## Instruction
Nothing but the text belongs in the answer: the listing below, copied exactly, without pictures.

## Extracted data
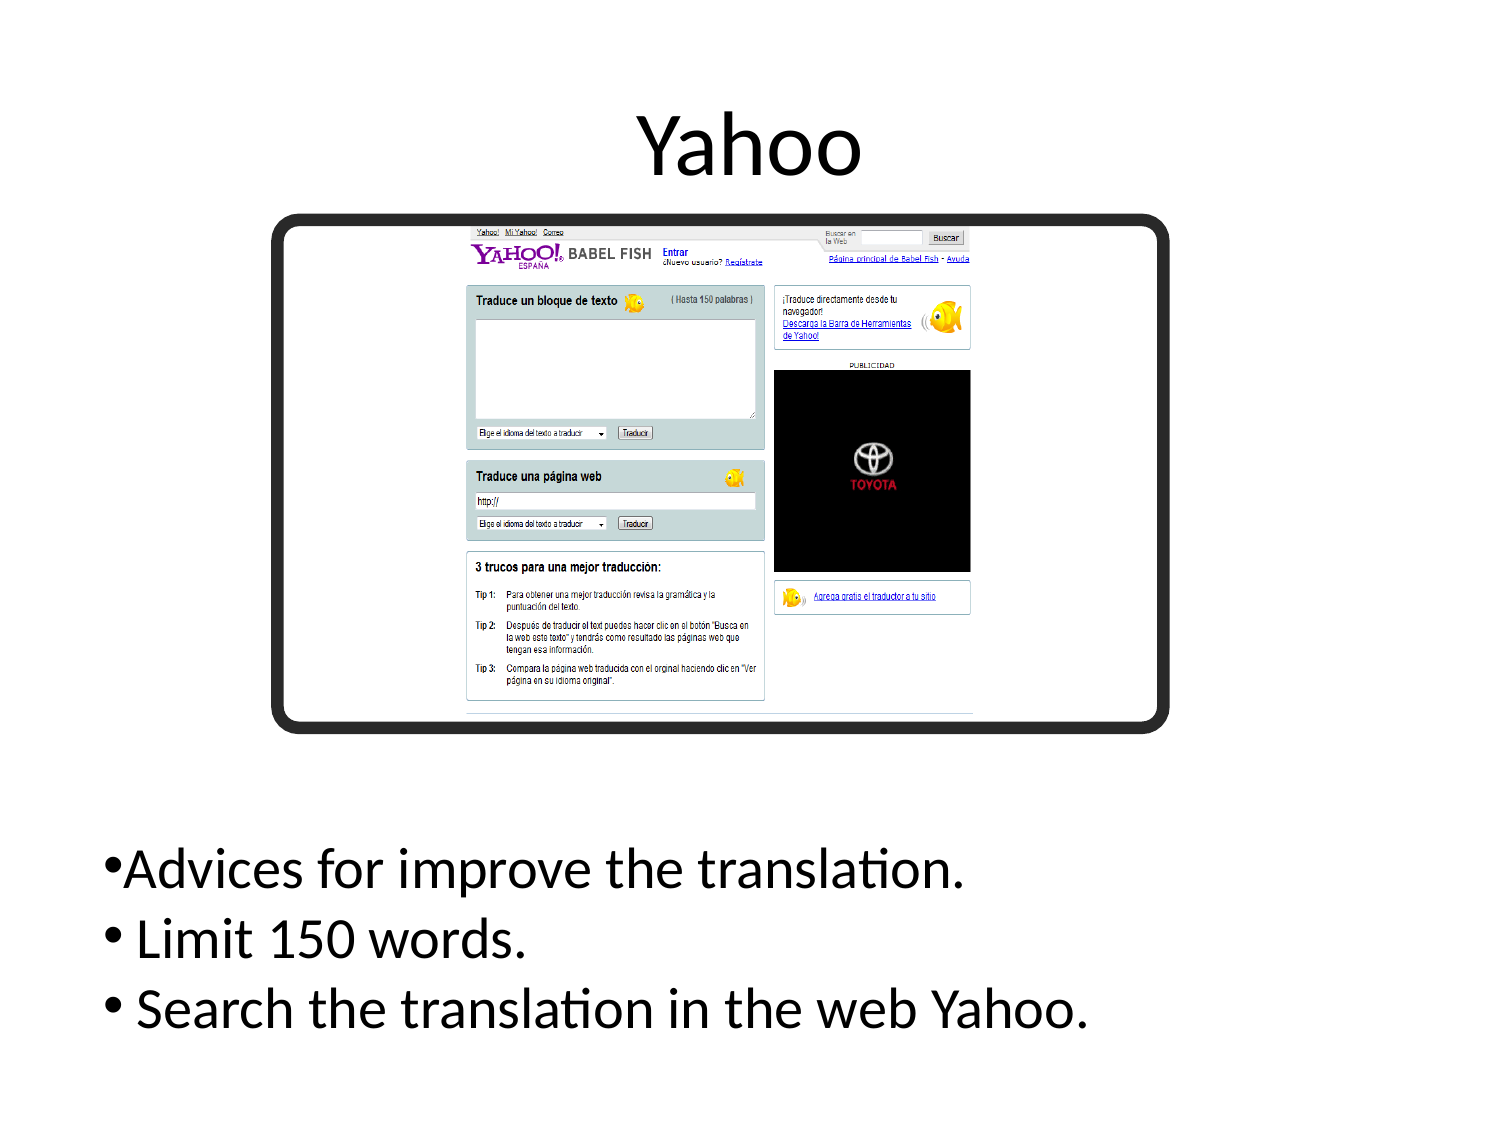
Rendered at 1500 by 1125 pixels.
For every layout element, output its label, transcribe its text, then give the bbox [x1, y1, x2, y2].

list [277, 219, 1164, 729]
text_box Advices for improve the translation. Limit 150 words. Search the translation in the web Yahoo. [88, 822, 1247, 1047]
title Yahoo [75, 45, 1425, 233]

## Task output
Rendered at 1500 by 1125 pixels.
For every layout element, output its label, transcribe its text, then give the bbox [x1, y1, x2, y2].

list [277, 219, 1164, 729]
text_box Advices for improve the translation. Limit 150 words. Search the translation in the web Yahoo. [88, 822, 1247, 1047]
title Yahoo [75, 45, 1425, 233]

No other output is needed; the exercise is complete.